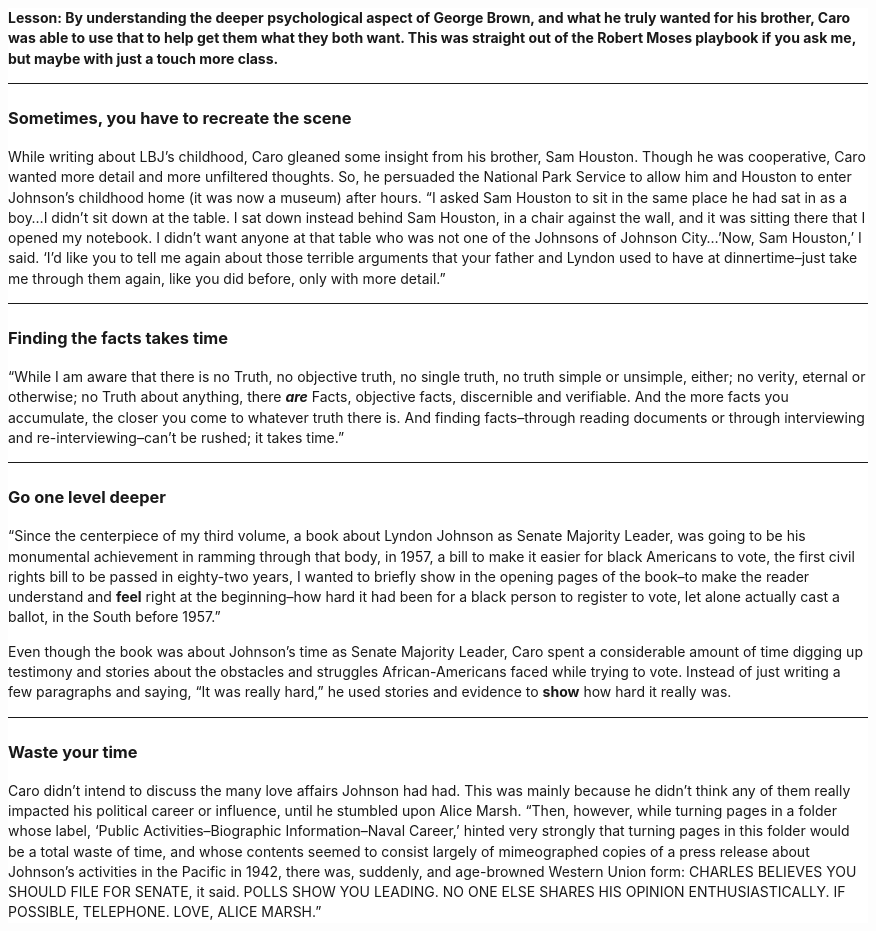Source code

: ********************************Lesson: By understanding the deeper psychological aspect of George Brown, and what he truly wanted for his brother, Caro was able to use that to help get them what they both want. This was straight out of the Robert Moses playbook if you ask me, but maybe with just a touch more class.********************************

---

### Sometimes, you have to recreate the scene

While writing about LBJ’s childhood, Caro gleaned some insight from his brother, Sam Houston. Though he was cooperative, Caro wanted more detail and more unfiltered thoughts. So, he persuaded the National Park Service to allow him and Houston to enter Johnson’s childhood home (it was now a museum) after hours. “I asked Sam Houston to sit in the same place he had sat in as a boy…I didn’t sit down at the table. I sat down instead behind Sam Houston, in a chair against the wall, and it was sitting there that I opened my notebook. I didn’t want anyone at that table who was not one of the Johnsons of Johnson City…’Now, Sam Houston,’ I said. ‘I’d like you to tell me again about those terrible arguments that your father and Lyndon used to have at dinnertime–just take me through them again, like you did before, only with more detail.”

---

### Finding the facts takes time

“While I am aware that there is no Truth, no objective truth, no single truth, no truth simple or unsimple, either; no verity, eternal or otherwise; no Truth about anything, there ***are*** Facts, objective facts, discernible and verifiable. And the more facts you accumulate, the closer you come to whatever truth there is. And finding facts–through reading documents or through interviewing and re-interviewing–can’t be rushed; it takes time.”

---

### Go one level deeper

“Since the centerpiece of my third volume, a book about Lyndon Johnson as Senate Majority Leader, was going to be his monumental achievement in ramming through that body, in 1957, a bill to make it easier for black Americans to vote, the first civil rights bill to be passed in eighty-two years, I wanted to briefly show in the opening pages of the book–to make the reader understand and ****feel**** right at the beginning–how hard it had been for a black person to register to vote, let alone actually cast a ballot, in the South before 1957.”

Even though the book was about Johnson’s time as Senate Majority Leader, Caro spent a considerable amount of time digging up testimony and stories about the obstacles and struggles African-Americans faced while trying to vote. Instead of just writing a few paragraphs and saying, “It was really hard,” he used stories and evidence to ****show**** how hard it really was.

---

### Waste your time

Caro didn’t intend to discuss the many love affairs Johnson had had. This was mainly because he didn’t think any of them really impacted his political career or influence, until he stumbled upon Alice Marsh. “Then, however, while turning pages in a folder whose label, ‘Public Activities–Biographic Information–Naval Career,’ hinted very strongly that turning pages in this folder would be a total waste of time, and whose contents seemed to consist largely of mimeographed copies of a press release about Johnson’s activities in the Pacific in 1942, there was, suddenly, and age-browned Western Union form: CHARLES BELIEVES YOU SHOULD FILE FOR SENATE, it said. POLLS SHOW YOU LEADING. NO ONE ELSE SHARES HIS OPINION ENTHUSIASTICALLY. IF POSSIBLE, TELEPHONE. LOVE, ALICE MARSH.”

WORK REQUIRED »
Every record above should be transcribed exactly; the pictures stay out of the copy.

EXPECTED ANSWER »
Source code

: ********************************Lesson: By understanding the deeper psychological aspect of George Brown, and what he truly wanted for his brother, Caro was able to use that to help get them what they both want. This was straight out of the Robert Moses playbook if you ask me, but maybe with just a touch more class.********************************

---

### Sometimes, you have to recreate the scene

While writing about LBJ’s childhood, Caro gleaned some insight from his brother, Sam Houston. Though he was cooperative, Caro wanted more detail and more unfiltered thoughts. So, he persuaded the National Park Service to allow him and Houston to enter Johnson’s childhood home (it was now a museum) after hours. “I asked Sam Houston to sit in the same place he had sat in as a boy…I didn’t sit down at the table. I sat down instead behind Sam Houston, in a chair against the wall, and it was sitting there that I opened my notebook. I didn’t want anyone at that table who was not one of the Johnsons of Johnson City…’Now, Sam Houston,’ I said. ‘I’d like you to tell me again about those terrible arguments that your father and Lyndon used to have at dinnertime–just take me through them again, like you did before, only with more detail.”

---

### Finding the facts takes time

“While I am aware that there is no Truth, no objective truth, no single truth, no truth simple or unsimple, either; no verity, eternal or otherwise; no Truth about anything, there ***are*** Facts, objective facts, discernible and verifiable. And the more facts you accumulate, the closer you come to whatever truth there is. And finding facts–through reading documents or through interviewing and re-interviewing–can’t be rushed; it takes time.”

---

### Go one level deeper

“Since the centerpiece of my third volume, a book about Lyndon Johnson as Senate Majority Leader, was going to be his monumental achievement in ramming through that body, in 1957, a bill to make it easier for black Americans to vote, the first civil rights bill to be passed in eighty-two years, I wanted to briefly show in the opening pages of the book–to make the reader understand and ****feel**** right at the beginning–how hard it had been for a black person to register to vote, let alone actually cast a ballot, in the South before 1957.”

Even though the book was about Johnson’s time as Senate Majority Leader, Caro spent a considerable amount of time digging up testimony and stories about the obstacles and struggles African-Americans faced while trying to vote. Instead of just writing a few paragraphs and saying, “It was really hard,” he used stories and evidence to ****show**** how hard it really was.

---

### Waste your time

Caro didn’t intend to discuss the many love affairs Johnson had had. This was mainly because he didn’t think any of them really impacted his political career or influence, until he stumbled upon Alice Marsh. “Then, however, while turning pages in a folder whose label, ‘Public Activities–Biographic Information–Naval Career,’ hinted very strongly that turning pages in this folder would be a total waste of time, and whose contents seemed to consist largely of mimeographed copies of a press release about Johnson’s activities in the Pacific in 1942, there was, suddenly, and age-browned Western Union form: CHARLES BELIEVES YOU SHOULD FILE FOR SENATE, it said. POLLS SHOW YOU LEADING. NO ONE ELSE SHARES HIS OPINION ENTHUSIASTICALLY. IF POSSIBLE, TELEPHONE. LOVE, ALICE MARSH.”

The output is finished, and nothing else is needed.